**What to do**
The answer must be every line of the data that holds the word "thumb".

===== Extracted records

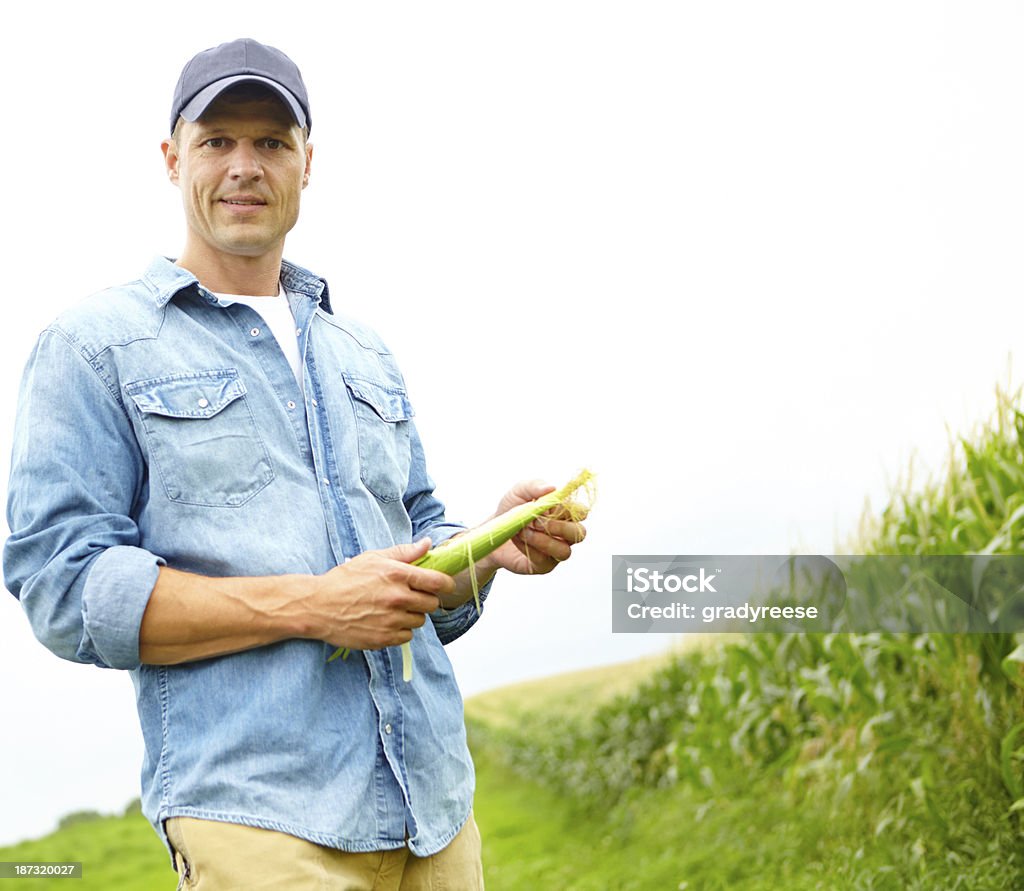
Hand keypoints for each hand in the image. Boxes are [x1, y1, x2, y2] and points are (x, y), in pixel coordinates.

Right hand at [307, 538, 454, 650]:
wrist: (319, 606)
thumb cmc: (345, 579)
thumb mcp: (373, 558)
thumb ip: (404, 552)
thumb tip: (427, 544)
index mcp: (397, 575)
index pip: (437, 582)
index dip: (445, 584)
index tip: (444, 585)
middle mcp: (398, 598)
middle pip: (432, 604)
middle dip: (425, 599)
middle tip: (411, 596)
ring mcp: (392, 621)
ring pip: (420, 621)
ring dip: (412, 615)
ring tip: (394, 609)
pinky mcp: (384, 639)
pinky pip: (407, 637)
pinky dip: (400, 631)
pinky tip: (386, 621)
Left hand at [480, 479, 588, 576]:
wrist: (493, 530)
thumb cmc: (511, 509)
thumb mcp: (519, 492)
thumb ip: (535, 486)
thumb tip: (552, 487)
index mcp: (565, 513)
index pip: (581, 512)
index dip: (568, 509)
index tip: (547, 505)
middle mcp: (565, 534)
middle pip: (579, 533)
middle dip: (558, 527)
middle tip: (535, 521)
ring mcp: (556, 551)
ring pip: (565, 551)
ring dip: (543, 540)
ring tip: (523, 531)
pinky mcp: (543, 565)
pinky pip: (544, 561)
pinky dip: (529, 548)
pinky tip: (517, 539)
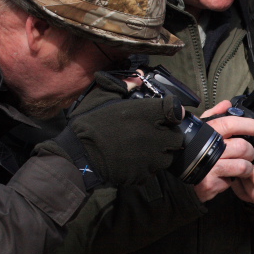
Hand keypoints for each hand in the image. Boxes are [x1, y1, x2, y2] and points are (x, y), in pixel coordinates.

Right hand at [36, 71, 183, 187]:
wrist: (77, 155)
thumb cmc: (88, 123)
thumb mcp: (101, 97)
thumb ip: (122, 86)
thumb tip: (138, 78)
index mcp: (146, 114)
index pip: (176, 110)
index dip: (173, 112)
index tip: (168, 114)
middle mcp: (153, 136)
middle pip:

==========

**Task answer**
thumb cmc: (345, 579)
thumb mcp: (373, 558)
thumb ip: (404, 552)
thumb tip: (427, 544)
thumb cmc: (511, 509)
thumb mcp: (519, 492)
thumb ip: (535, 486)
thumb tip: (552, 487)
thumb cmc: (88, 123)
thumb mcp: (101, 97)
thumb ip: (122, 86)
thumb tip: (138, 78)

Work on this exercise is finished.